Document section
___

# Rear Slide Cover



## sulvester10 (Feb 20, 2012)

Well I know there has been people wanting something to cover the rear bed slide out and one day walking through walmart I found it.
A tarp just the right size to cover slide out.


----------



## cdawrld (Jul 31, 2011)

On top of my must do's. Nice find and installation







Retracting will be quicker and the inside cleaner.
But I kindly request a post "sleep under it while raining" report. I wonder if the rain will be louder or puddle and stress the anchors.
While at Fort Wilderness during tropical Isaac. The rain noise on the flat roof slide out was surprisingly loud. Afterwards it was covered in tree and caterpillar stuff. 
My idea is to make the same setup out of greenhouse shade cloth. Rain would be quieted and deflected with no worries about gusts of wind removing it.


----------



## sulvester10 (Feb 20, 2012)

Well I can tell you from last night / this mornings rain storm/ tornado warning at east fork lake in Ohio that the dw and I didn't wake up from the rain on the cover. When we were awake and heard the light rain and it was louder in the main trailer then in the slide out.


----------



## cdawrld (Jul 31, 2011)

Looks like it pasts that test. I might have to rethink my idea and just copy yours...cheers!


----------



## Snow (Sep 27, 2011)

___

[Extracted data entries]
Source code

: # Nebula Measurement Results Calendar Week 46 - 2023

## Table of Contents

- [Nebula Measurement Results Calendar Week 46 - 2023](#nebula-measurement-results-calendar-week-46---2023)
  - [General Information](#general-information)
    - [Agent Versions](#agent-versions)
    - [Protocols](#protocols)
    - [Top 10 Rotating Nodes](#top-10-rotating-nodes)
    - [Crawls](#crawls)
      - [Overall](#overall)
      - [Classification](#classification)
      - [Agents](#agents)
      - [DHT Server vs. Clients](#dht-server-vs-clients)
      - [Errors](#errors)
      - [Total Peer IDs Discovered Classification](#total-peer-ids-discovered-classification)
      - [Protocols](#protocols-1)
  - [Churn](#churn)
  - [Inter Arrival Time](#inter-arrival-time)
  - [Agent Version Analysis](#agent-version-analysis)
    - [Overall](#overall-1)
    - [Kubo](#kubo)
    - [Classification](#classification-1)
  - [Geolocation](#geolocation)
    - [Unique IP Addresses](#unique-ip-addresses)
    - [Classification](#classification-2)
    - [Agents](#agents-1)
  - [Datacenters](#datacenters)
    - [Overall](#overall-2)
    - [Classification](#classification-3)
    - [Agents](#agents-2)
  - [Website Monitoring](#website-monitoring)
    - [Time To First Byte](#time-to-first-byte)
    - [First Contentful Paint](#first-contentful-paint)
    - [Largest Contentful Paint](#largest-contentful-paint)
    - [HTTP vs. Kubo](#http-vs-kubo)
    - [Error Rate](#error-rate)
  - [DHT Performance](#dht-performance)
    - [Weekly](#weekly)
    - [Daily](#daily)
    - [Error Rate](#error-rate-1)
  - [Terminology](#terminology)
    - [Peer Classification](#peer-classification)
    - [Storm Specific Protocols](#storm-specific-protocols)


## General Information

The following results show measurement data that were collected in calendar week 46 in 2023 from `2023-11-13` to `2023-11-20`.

___

Written task
Repeat everything from "My idea is to" down to "the slide out." in the rear slide cover thread above, and swap "shade cloth" for "mesh fabric".

Result of the exercise
My idea is to make the same setup out of greenhouse mesh fabric. Rain would be quieted and deflected with no worries about gusts of wind removing it.


----------



## sulvester10 (Feb 20, 2012)

Well I can tell you from last night / this mornings rain storm/ tornado warning at east fork lake in Ohio that the dw and I didn't wake up from the rain on the cover. When we were awake and heard the light rain and it was louder in the main trailer then in the slide out.